Deamidation Shunts RelA from Mediating Inflammation to Aerobic Glycolysis

Cell proliferation and inflammation are two metabolically demanding biological processes. How these competing processes are selectively executed in the same cell remains unknown. Here, we report that the carbamoyl phosphate synthetase, aspartyl transcarbamoylase and dihydroorotase (CAD) deamidates the RelA subunit of NF-kappaB in cancer cells to promote aerobic glycolysis and fuel cell proliferation in tumorigenesis. This post-translational modification switches RelA function from mediating the expression of NF-kappaB-responsive genes to that of glycolytic enzymes, thus shunting the cell’s inflammatory response to aerobic glycolysis. Further, we profiled diverse human cancer cell lines and found that high CAD expression and a subset of RELA mutations correlated with RelA deamidation. And by use of inhibitors of key glycolytic enzymes we validated the pivotal role of RelA deamidation in tumorigenesis of cancer cell lines. This work illuminates a mechanism by which protein deamidation selectively specifies gene expression and consequent biological processes.

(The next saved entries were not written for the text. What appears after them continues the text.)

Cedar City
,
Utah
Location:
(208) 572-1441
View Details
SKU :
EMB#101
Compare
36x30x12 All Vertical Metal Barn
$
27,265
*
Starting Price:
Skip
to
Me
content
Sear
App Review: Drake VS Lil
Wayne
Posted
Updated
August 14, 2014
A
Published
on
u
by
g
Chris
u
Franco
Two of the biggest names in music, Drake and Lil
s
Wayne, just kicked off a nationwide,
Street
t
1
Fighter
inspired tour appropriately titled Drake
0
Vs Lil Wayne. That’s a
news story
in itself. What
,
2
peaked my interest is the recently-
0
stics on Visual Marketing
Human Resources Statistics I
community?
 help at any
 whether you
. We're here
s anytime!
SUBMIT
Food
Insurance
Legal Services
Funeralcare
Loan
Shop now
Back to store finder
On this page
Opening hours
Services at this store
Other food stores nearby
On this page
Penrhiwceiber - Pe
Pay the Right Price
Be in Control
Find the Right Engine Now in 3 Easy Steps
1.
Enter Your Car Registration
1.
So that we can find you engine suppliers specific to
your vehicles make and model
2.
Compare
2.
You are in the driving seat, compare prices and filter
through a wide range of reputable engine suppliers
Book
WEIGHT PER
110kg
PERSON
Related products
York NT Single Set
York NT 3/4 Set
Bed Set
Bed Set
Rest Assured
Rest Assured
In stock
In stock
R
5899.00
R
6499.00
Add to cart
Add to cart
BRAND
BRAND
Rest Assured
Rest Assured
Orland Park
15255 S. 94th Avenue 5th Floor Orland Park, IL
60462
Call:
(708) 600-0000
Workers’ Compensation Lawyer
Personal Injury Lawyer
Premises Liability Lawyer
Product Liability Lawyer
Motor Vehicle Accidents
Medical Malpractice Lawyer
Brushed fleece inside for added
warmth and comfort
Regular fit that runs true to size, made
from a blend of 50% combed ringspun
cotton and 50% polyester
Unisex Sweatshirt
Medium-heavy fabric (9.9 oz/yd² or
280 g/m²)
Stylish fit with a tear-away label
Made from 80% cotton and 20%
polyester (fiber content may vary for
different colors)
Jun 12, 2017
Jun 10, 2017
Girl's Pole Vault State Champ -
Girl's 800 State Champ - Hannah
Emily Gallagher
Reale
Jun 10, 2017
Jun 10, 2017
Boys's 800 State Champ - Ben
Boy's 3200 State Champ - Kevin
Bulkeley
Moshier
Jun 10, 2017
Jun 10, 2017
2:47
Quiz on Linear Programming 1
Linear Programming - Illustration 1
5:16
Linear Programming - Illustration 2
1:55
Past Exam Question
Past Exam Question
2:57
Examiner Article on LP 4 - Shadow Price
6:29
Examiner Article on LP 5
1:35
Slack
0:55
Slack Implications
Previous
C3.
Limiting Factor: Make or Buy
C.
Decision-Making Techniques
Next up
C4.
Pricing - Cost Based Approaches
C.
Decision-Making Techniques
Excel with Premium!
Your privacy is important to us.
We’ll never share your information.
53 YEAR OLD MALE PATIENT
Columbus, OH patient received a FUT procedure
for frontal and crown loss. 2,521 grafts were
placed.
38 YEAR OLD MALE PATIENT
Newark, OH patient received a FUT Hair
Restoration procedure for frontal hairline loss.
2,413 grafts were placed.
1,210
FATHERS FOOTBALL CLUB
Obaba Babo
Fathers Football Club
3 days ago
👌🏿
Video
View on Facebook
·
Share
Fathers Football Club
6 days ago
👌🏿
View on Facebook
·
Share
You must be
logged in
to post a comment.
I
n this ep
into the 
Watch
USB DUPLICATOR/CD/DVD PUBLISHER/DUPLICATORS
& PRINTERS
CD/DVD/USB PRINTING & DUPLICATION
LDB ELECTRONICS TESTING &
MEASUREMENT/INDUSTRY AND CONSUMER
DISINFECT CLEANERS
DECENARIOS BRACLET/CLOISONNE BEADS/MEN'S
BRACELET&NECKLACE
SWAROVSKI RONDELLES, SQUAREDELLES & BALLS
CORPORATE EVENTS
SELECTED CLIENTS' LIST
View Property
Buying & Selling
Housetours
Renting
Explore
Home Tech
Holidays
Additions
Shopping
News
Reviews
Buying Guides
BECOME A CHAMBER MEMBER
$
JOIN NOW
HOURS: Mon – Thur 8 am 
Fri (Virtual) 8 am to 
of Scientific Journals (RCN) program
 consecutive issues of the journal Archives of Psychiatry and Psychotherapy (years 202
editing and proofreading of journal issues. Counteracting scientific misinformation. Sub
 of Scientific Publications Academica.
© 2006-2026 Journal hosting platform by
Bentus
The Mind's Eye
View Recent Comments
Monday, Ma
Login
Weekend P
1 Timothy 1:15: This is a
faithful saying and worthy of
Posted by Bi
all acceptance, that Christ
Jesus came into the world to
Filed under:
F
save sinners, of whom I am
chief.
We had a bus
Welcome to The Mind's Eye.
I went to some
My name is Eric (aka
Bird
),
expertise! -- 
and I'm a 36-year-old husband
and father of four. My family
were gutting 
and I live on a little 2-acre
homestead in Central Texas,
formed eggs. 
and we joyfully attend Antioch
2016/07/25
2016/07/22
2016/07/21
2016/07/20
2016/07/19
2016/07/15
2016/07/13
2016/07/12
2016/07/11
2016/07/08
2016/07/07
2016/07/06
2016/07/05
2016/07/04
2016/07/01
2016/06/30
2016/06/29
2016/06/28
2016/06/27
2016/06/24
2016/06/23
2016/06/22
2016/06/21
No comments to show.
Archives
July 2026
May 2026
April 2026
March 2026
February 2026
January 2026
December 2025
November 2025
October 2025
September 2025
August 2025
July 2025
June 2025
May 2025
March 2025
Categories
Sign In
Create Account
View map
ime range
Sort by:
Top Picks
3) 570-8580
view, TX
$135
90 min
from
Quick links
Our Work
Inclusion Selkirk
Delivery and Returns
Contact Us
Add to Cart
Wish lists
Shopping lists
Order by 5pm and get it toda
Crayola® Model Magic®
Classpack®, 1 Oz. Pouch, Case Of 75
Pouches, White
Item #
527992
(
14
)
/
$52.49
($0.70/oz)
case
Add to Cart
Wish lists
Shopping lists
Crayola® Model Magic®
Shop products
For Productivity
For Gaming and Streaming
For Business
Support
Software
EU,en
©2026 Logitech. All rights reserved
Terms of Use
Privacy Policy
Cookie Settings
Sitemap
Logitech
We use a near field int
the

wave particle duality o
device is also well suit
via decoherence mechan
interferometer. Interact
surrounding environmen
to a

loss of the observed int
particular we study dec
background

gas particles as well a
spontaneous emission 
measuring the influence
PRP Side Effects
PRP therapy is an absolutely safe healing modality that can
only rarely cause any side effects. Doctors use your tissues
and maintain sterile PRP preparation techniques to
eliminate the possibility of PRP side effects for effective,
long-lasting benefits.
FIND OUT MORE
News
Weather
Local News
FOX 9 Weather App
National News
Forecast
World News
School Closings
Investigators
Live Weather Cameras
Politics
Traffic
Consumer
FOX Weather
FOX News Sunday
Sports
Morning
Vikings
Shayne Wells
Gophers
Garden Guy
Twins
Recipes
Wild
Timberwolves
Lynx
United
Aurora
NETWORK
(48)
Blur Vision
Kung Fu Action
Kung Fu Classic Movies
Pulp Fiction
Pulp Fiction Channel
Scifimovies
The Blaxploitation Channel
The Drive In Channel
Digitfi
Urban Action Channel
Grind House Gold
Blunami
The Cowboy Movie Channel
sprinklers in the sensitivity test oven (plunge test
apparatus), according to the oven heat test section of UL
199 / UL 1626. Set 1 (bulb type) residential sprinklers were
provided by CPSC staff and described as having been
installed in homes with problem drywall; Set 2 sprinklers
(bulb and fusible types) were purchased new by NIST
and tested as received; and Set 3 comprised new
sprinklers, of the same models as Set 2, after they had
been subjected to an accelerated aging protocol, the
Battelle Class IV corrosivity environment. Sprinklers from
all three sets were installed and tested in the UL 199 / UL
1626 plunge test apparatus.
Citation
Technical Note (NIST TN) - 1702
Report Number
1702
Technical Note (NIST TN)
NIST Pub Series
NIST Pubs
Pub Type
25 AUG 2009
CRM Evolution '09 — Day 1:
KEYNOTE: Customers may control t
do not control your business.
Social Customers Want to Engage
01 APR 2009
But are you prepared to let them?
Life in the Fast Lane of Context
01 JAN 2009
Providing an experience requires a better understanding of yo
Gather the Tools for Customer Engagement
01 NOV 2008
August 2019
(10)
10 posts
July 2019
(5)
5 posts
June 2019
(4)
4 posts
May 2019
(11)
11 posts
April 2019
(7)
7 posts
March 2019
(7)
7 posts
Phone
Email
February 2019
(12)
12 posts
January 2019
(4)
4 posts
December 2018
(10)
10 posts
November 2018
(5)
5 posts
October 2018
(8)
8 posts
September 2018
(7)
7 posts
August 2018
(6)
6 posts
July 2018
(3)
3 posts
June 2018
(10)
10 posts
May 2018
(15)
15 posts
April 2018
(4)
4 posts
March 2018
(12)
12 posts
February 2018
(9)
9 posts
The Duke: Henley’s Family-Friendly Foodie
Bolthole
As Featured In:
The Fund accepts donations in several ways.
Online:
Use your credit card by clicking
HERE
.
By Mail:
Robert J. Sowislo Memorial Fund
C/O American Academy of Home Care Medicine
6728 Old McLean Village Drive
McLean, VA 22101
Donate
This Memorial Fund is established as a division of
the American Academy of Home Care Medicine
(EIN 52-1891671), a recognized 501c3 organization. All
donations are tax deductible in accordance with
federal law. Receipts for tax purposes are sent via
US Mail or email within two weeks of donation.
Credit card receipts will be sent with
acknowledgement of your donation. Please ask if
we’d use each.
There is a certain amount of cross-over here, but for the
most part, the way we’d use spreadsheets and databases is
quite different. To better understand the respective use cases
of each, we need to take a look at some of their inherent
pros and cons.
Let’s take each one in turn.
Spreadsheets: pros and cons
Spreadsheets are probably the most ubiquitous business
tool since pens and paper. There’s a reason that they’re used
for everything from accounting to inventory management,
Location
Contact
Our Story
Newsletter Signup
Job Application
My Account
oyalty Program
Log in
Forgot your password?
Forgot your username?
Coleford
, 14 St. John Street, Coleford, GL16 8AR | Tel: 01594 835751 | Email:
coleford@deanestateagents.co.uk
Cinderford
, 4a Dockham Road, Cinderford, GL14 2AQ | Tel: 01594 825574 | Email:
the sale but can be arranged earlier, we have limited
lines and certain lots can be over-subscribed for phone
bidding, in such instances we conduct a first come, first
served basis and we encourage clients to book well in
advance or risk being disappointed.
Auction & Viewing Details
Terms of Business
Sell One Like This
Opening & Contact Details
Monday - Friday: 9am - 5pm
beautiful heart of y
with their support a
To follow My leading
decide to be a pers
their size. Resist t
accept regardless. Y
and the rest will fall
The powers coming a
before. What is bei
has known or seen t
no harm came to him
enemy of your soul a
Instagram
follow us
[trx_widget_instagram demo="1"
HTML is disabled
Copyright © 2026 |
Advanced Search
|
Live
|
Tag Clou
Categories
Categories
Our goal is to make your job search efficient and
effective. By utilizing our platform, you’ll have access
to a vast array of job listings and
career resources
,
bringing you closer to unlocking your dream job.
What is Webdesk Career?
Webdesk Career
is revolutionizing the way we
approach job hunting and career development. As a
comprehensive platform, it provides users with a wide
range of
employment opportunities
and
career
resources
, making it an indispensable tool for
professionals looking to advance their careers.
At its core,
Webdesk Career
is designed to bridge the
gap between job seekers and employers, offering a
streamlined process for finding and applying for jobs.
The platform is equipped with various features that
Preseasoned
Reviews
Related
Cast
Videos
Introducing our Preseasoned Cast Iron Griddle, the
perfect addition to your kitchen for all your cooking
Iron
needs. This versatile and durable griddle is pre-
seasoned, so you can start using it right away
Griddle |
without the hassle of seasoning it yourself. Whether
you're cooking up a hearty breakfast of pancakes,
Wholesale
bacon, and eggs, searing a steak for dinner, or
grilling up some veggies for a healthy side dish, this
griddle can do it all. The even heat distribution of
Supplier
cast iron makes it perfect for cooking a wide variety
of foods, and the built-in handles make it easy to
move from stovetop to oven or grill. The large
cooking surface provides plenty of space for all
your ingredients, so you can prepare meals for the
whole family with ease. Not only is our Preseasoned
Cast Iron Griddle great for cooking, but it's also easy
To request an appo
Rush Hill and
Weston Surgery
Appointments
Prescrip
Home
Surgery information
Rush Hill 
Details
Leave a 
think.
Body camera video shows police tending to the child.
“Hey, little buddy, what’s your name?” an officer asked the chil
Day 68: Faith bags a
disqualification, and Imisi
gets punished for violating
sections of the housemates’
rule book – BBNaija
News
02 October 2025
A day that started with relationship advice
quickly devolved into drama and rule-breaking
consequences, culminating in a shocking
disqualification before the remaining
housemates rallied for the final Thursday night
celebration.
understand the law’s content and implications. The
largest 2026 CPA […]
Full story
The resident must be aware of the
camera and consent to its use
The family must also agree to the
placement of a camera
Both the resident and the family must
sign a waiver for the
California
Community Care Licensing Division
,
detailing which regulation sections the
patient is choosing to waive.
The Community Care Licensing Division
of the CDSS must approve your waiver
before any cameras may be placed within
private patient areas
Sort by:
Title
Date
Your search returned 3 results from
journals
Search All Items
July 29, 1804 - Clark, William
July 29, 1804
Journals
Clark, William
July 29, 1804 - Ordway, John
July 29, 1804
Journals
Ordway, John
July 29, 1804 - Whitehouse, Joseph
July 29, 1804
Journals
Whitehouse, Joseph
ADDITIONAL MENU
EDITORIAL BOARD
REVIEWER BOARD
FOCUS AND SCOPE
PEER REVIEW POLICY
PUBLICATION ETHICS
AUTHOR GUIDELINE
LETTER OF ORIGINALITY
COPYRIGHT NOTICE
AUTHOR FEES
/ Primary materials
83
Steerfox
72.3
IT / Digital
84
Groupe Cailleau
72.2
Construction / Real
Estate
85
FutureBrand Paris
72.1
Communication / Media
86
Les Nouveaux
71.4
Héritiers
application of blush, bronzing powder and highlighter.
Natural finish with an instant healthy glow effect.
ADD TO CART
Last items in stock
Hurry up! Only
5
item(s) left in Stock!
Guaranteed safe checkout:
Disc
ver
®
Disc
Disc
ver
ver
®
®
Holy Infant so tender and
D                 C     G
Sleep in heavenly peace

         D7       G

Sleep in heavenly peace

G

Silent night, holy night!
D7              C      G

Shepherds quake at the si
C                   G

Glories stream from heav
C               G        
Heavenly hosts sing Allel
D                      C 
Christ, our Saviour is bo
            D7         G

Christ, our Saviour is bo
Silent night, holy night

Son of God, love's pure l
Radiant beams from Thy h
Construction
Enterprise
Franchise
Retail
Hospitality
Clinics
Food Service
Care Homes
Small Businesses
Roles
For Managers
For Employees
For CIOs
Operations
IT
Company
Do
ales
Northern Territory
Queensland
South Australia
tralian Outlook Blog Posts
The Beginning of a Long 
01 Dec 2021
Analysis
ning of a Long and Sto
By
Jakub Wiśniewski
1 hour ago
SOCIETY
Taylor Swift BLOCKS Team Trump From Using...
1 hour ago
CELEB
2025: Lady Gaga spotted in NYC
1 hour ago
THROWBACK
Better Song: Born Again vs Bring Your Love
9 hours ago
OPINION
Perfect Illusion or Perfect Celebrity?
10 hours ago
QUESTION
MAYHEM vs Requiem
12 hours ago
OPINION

细胞增殖与炎症是两类代谢需求旺盛的生物学过程。目前尚不明确这两种相互竞争的过程如何在同一细胞内被选择性执行。本研究发现，氨甲酰磷酸合成酶、天冬氨酸转氨甲酰酶及二氢乳清酸酶（carbamoyl phosphate synthetase, aspartyl transcarbamoylase and dihydroorotase, CAD）可在癌细胞中对核因子κB（NF-κB）的RelA亚基进行脱酰胺修饰，从而促进有氧糖酵解，为肿瘤发生过程中的细胞增殖供能。该翻译后修饰将RelA的功能从介导核因子κB应答基因的表达，转变为调控糖酵解酶基因的表达，由此将细胞的炎症应答转向有氧糖酵解通路。进一步研究中，我们对多种人类癌细胞系开展了表达谱分析，发现CAD高表达以及部分RELA基因突变与RelA脱酰胺修饰存在相关性。此外，通过使用关键糖酵解酶抑制剂，我们验证了RelA脱酰胺修饰在癌细胞系肿瘤发生过程中的关键作用。本研究阐明了蛋白质脱酰胺作用选择性调控基因表达、进而决定后续生物学进程的一种分子机制。